**Collected data entries**:
╭──

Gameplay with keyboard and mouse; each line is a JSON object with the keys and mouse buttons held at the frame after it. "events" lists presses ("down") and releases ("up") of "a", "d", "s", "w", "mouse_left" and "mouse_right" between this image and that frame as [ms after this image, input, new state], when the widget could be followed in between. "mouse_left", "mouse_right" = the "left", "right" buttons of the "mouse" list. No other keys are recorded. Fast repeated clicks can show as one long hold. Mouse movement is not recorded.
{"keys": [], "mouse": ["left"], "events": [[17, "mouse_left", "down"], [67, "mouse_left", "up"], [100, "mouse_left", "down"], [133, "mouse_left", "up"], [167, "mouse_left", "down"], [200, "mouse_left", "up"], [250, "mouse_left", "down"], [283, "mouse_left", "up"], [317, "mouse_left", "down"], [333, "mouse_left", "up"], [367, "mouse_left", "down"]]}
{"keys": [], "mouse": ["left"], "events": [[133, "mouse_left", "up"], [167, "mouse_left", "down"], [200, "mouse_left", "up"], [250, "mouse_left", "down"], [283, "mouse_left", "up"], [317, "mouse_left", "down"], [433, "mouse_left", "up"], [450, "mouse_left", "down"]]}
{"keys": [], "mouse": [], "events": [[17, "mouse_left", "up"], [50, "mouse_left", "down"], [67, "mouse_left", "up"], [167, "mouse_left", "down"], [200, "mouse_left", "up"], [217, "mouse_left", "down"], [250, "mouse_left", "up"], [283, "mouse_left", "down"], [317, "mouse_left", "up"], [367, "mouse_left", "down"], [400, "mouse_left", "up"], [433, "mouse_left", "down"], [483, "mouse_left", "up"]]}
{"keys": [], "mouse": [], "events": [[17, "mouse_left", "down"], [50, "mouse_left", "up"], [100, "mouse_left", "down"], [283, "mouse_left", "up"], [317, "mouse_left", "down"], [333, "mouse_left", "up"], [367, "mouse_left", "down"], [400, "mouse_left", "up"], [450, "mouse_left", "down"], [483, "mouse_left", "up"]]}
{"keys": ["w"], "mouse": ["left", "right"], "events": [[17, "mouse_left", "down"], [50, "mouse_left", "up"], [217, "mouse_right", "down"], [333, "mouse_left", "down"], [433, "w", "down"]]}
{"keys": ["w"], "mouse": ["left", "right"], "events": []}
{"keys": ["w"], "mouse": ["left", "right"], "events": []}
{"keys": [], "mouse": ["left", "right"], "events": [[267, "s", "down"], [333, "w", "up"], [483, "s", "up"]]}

╰──

**PROBLEM TO WORK ON**: Copy down the complete data exactly as supplied.

**WRITTEN RESPONSE**:
Gameplay with keyboard and mouse; each line is a JSON object with the keys and mouse buttons held at the frame after it. "events" lists presses ("down") and releases ("up") of "a", "d", "s", "w", "mouse_left" and "mouse_right" between this image and that frame as [ms after this image, input, new state], when the widget could be followed in between. "mouse_left", "mouse_right" = the "left", "right" buttons of the "mouse" list. No other keys are recorded. Fast repeated clicks can show as one long hold. Mouse movement is not recorded.
{"keys": [], "mouse": ["left"], "events": [[17, "mouse_left", "down"], [67, "mouse_left", "up"], [100, "mouse_left", "down"], [133, "mouse_left", "up"], [167, "mouse_left", "down"], [200, "mouse_left", "up"], [250, "mouse_left", "down"], [283, "mouse_left", "up"], [317, "mouse_left", "down"], [333, "mouse_left", "up"], [367, "mouse_left", "down"]]}
{"keys": [], "mouse": ["left"], "events": [[133, "mouse_left", "up"], [167, "mouse_left", "down"], [200, "mouse_left", "up"], [250, "mouse_left", "down"], [283, "mouse_left", "up"], [317, "mouse_left", "down"], [433, "mouse_left", "up"], [450, "mouse_left", "down"]]}
{"keys": [], "mouse": [], "events": [[17, "mouse_left", "up"], [50, "mouse_left", "down"], [67, "mouse_left", "up"], [167, "mouse_left", "down"], [200, "mouse_left", "up"], [217, "mouse_left", "down"], [250, "mouse_left", "up"], [283, "mouse_left", "down"], [317, "mouse_left", "up"], [367, "mouse_left", "down"], [400, "mouse_left", "up"], [433, "mouse_left", "down"], [483, "mouse_left", "up"]]}
{"keys": [], "mouse": [], "events": [[17, "mouse_left", "down"], [50, "mouse_left", "up"], [100, "mouse_left", "down"], [283, "mouse_left", "up"], [317, "mouse_left", "down"], [333, "mouse_left", "up"], [367, "mouse_left", "down"], [400, "mouse_left", "up"], [450, "mouse_left", "down"], [483, "mouse_left", "up"]]}
{"keys": ["w"], "mouse": ["left", "right"], "events": [[17, "mouse_left", "down"], [50, "mouse_left", "up"], [217, "mouse_right", "down"], [333, "mouse_left", "down"], [433, "w", "down"]]}
{"keys": ["w"], "mouse": ["left", "right"], "events": []}
{"keys": ["w"], "mouse": ["left", "right"], "events": []}
{"keys": [], "mouse": ["left", "right"], "events": [[267, "s", "down"], [333, "w", "up"], [483, "s", "up"]]}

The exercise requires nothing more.